**How to complete this task**. After locating the line that contains "simulators? please" in the data below, set down exactly that line and each one after it through the line that contains "If you have", and nothing more.

**Exercise materials**.

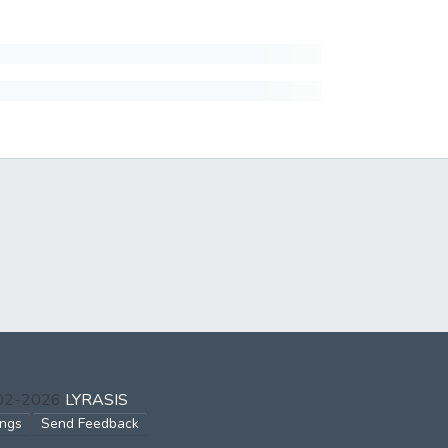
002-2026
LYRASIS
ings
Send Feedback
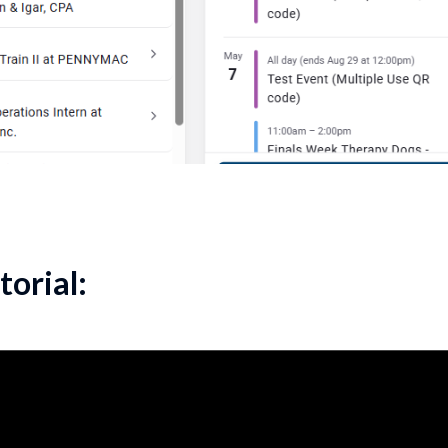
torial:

==

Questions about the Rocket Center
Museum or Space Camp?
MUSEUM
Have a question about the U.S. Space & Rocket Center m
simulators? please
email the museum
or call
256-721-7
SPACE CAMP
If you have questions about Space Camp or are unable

==

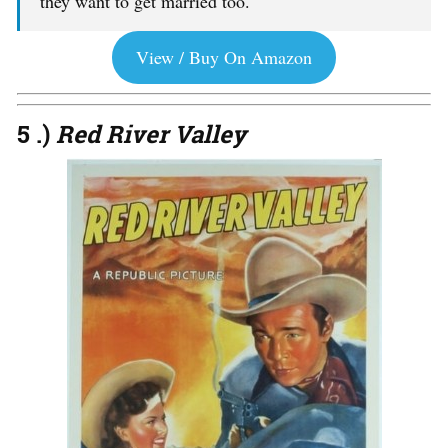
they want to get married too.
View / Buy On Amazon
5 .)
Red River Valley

**Response to this task**.
simulators? please
email the museum
or call
256-721-7
SPACE CAMP
If you have questions about Space Camp or are unable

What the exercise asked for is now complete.